(Stored records)
=== Section Start ===
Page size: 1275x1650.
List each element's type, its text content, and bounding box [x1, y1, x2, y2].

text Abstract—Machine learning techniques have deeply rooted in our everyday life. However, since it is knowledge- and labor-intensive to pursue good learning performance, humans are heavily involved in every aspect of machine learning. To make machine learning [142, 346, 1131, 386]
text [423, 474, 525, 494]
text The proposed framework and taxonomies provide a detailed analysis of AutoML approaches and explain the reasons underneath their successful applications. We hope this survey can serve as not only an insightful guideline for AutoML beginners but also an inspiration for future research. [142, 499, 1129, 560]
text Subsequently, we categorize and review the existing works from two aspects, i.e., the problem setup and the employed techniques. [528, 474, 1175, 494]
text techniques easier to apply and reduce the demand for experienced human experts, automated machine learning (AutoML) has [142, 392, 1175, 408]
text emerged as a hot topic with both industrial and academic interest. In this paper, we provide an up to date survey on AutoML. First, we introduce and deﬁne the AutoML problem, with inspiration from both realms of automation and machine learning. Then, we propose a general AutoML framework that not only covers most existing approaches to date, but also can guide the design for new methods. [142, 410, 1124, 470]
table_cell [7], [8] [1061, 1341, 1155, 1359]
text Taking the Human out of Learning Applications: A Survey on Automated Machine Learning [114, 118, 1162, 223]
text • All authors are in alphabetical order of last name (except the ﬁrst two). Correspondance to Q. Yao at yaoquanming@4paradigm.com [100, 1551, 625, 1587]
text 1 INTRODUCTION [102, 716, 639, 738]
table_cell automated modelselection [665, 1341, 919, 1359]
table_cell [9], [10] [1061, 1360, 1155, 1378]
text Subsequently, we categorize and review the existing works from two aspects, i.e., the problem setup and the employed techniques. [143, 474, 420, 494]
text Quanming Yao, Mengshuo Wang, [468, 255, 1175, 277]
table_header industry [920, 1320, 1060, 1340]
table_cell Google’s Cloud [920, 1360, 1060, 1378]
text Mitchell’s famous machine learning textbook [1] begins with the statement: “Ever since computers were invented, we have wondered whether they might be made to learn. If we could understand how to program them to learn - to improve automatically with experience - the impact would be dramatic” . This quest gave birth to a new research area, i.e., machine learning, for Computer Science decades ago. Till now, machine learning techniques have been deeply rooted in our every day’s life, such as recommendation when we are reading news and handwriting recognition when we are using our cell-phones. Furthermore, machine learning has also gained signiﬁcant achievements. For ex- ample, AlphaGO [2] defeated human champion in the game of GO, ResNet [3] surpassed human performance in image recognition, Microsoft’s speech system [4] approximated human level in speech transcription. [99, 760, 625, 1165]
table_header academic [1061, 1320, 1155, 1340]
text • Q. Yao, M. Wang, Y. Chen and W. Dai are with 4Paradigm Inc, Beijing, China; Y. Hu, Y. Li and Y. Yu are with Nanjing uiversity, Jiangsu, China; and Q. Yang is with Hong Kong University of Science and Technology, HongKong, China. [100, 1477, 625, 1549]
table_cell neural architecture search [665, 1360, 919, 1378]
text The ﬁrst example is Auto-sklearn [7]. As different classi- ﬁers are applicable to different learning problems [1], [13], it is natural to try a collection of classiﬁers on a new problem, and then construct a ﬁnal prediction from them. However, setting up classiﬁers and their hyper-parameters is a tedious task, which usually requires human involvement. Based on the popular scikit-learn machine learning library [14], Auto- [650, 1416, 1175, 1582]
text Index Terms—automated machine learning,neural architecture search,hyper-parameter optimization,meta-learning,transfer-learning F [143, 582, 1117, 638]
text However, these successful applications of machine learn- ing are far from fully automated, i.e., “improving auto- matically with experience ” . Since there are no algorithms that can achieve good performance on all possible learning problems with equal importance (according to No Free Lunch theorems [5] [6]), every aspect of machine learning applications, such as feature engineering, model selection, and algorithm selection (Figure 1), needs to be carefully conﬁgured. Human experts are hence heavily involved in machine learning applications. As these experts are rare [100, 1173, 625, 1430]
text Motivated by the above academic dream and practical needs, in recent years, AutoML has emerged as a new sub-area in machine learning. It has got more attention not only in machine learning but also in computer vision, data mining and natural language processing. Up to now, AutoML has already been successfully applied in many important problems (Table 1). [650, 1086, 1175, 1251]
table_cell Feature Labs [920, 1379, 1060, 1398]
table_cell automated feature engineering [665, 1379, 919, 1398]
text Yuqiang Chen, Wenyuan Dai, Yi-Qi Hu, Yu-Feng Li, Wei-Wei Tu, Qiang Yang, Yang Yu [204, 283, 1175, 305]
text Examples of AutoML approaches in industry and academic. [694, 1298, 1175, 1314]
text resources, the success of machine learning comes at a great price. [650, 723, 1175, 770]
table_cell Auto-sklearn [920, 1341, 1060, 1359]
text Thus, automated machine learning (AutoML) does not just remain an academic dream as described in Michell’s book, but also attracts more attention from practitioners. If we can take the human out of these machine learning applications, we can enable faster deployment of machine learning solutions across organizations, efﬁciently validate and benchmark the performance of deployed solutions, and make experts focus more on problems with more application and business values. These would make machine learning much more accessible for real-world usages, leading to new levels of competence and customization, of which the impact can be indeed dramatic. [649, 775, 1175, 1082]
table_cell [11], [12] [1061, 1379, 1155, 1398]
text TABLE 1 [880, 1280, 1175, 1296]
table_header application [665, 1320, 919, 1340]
=== Section End ===
- YOUR ASSIGNMENT
If a line in the records contains the word "aspects", copy it out.

- THE COMPLETED TASK
text Subsequently, we categorize and review the existing works from two aspects, i.e., the problem setup and the employed techniques. [528, 474, 1175, 494]
text Subsequently, we categorize and review the existing works from two aspects, i.e., the problem setup and the employed techniques. [143, 474, 420, 494]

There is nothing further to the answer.